* [DATASET CONTENT]
# # #
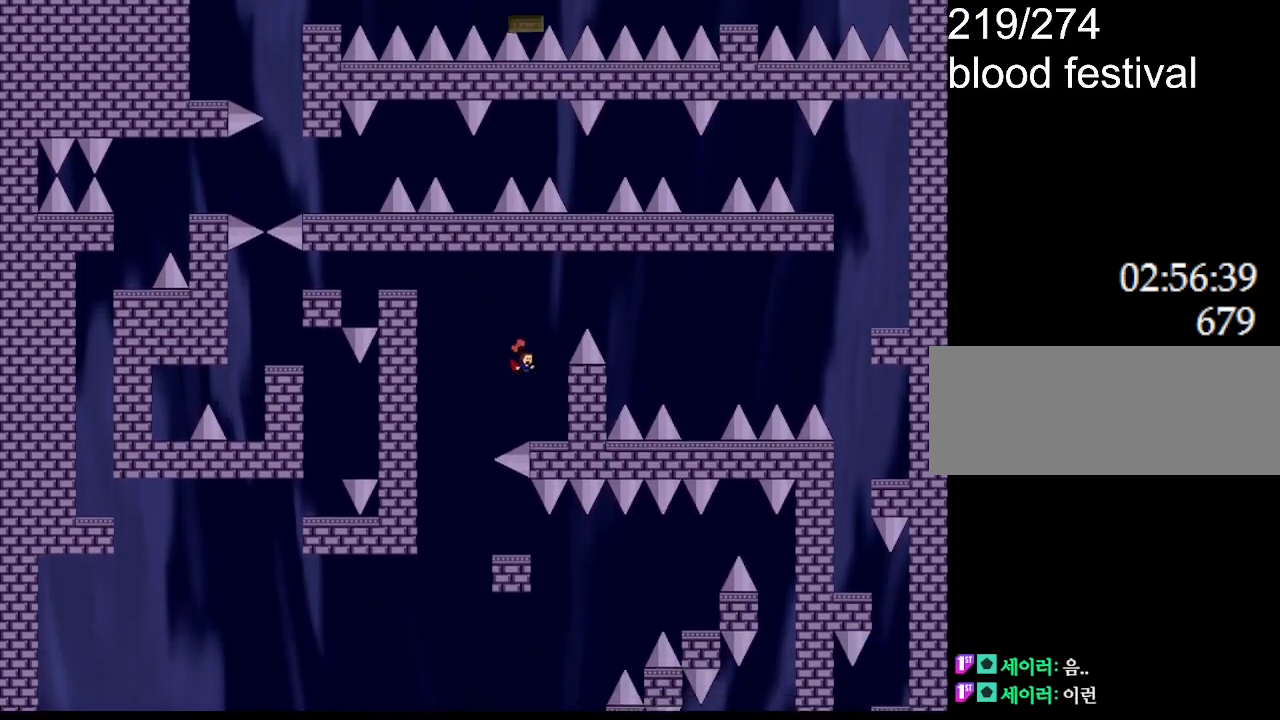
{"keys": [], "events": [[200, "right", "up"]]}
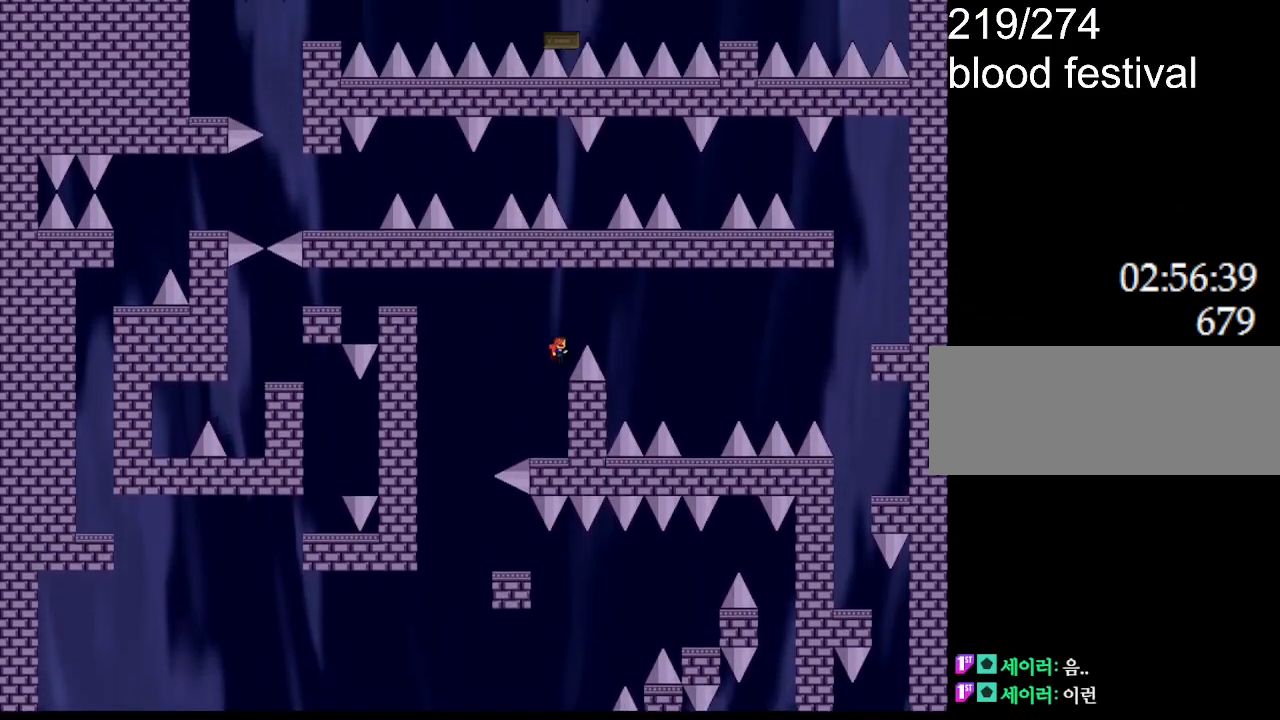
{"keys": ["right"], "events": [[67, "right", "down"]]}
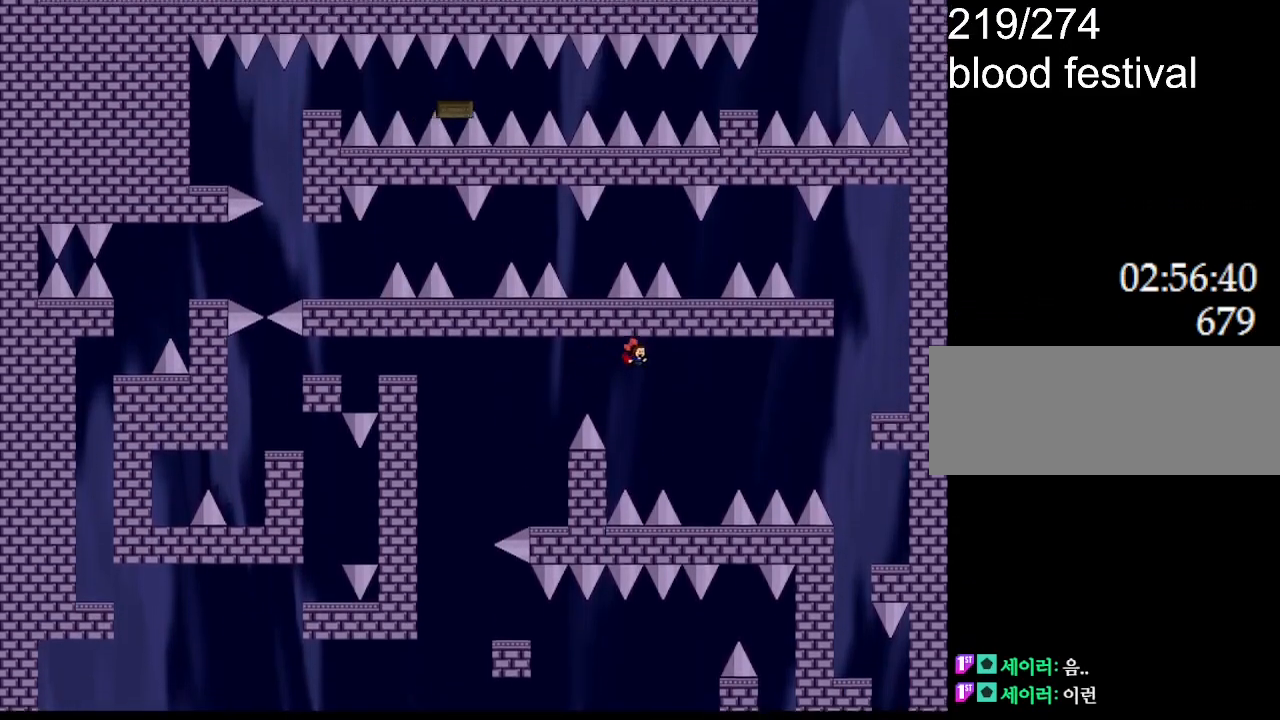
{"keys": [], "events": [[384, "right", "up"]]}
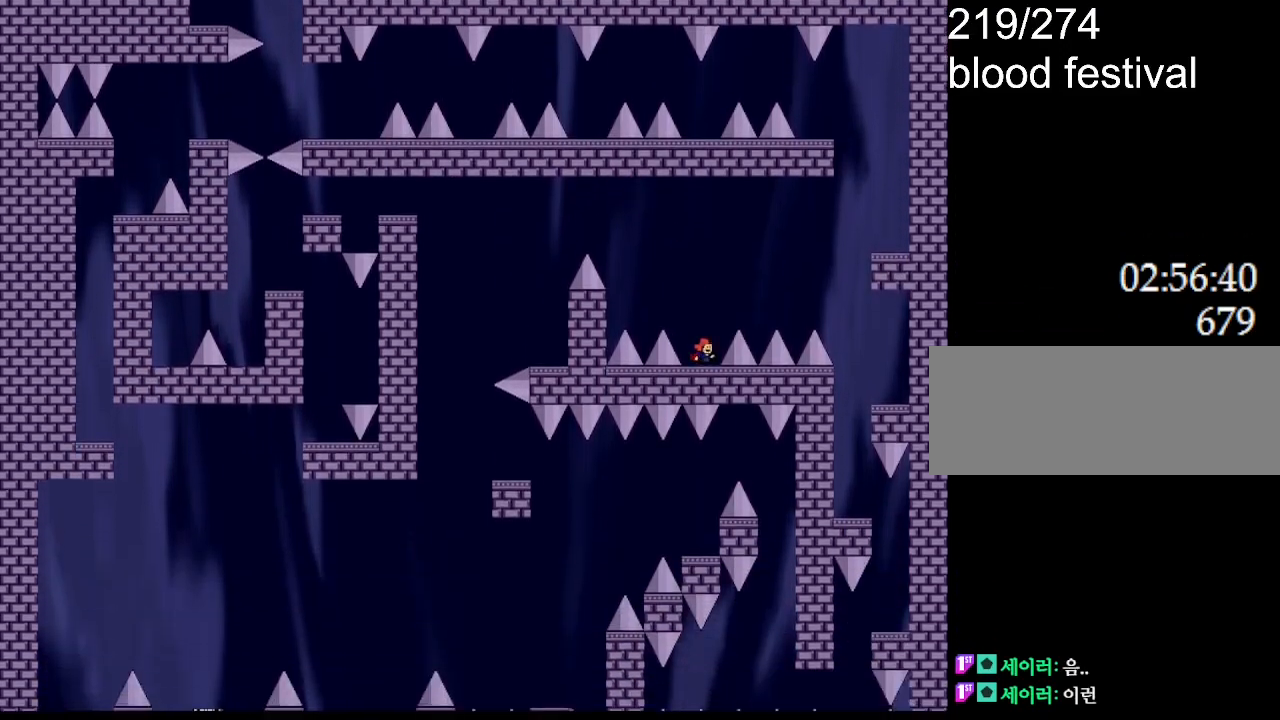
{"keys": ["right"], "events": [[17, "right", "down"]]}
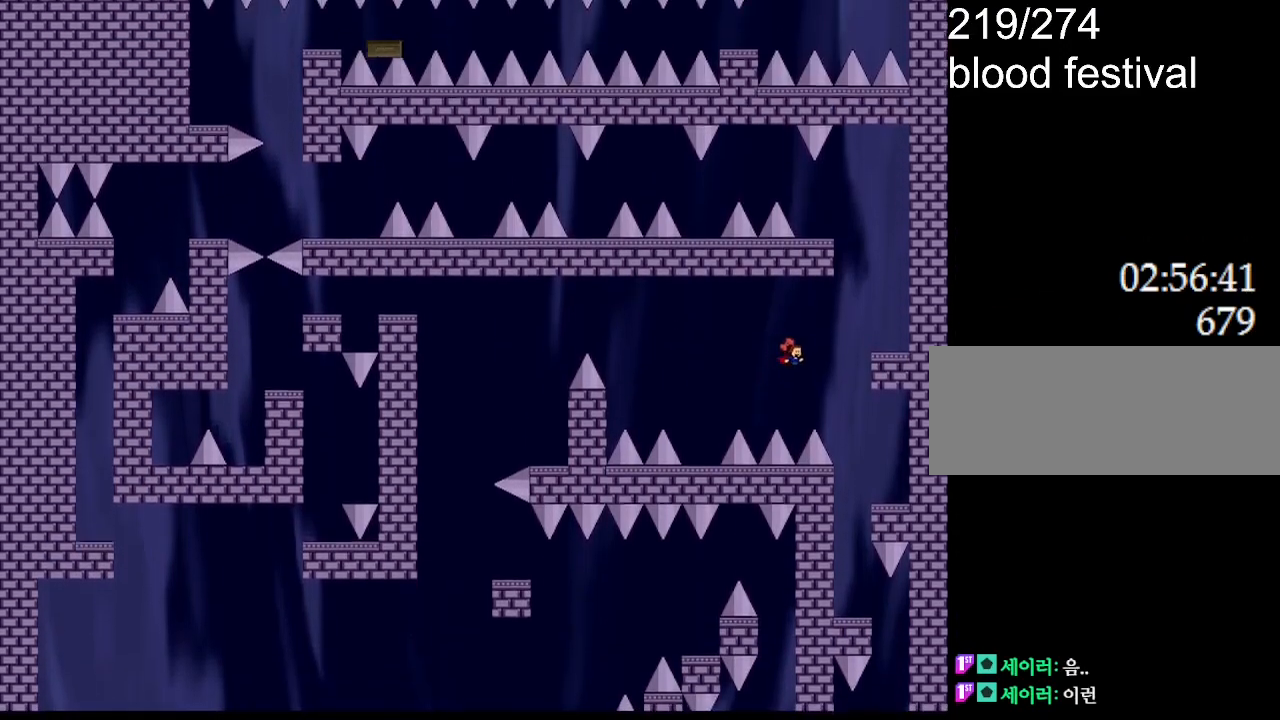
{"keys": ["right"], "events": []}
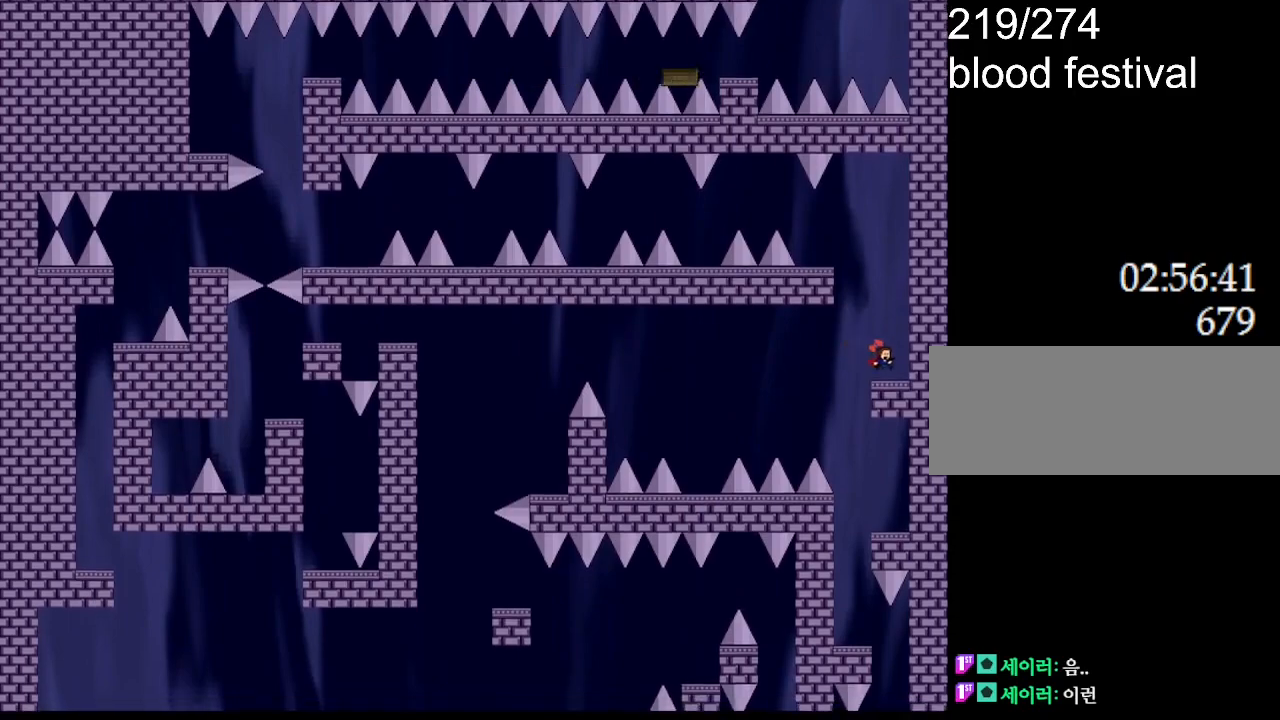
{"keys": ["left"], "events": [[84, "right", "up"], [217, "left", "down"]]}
# # #
* [WHAT THE TASK ASKS] Pull every line containing the word "down" out of the material and copy it.

* [TASK ANSWER]
{"keys": ["right"], "events": [[67, "right", "down"]]}
{"keys": ["right"], "events": [[17, "right", "down"]]}
{"keys": ["left"], "events": [[84, "right", "up"], [217, "left", "down"]]}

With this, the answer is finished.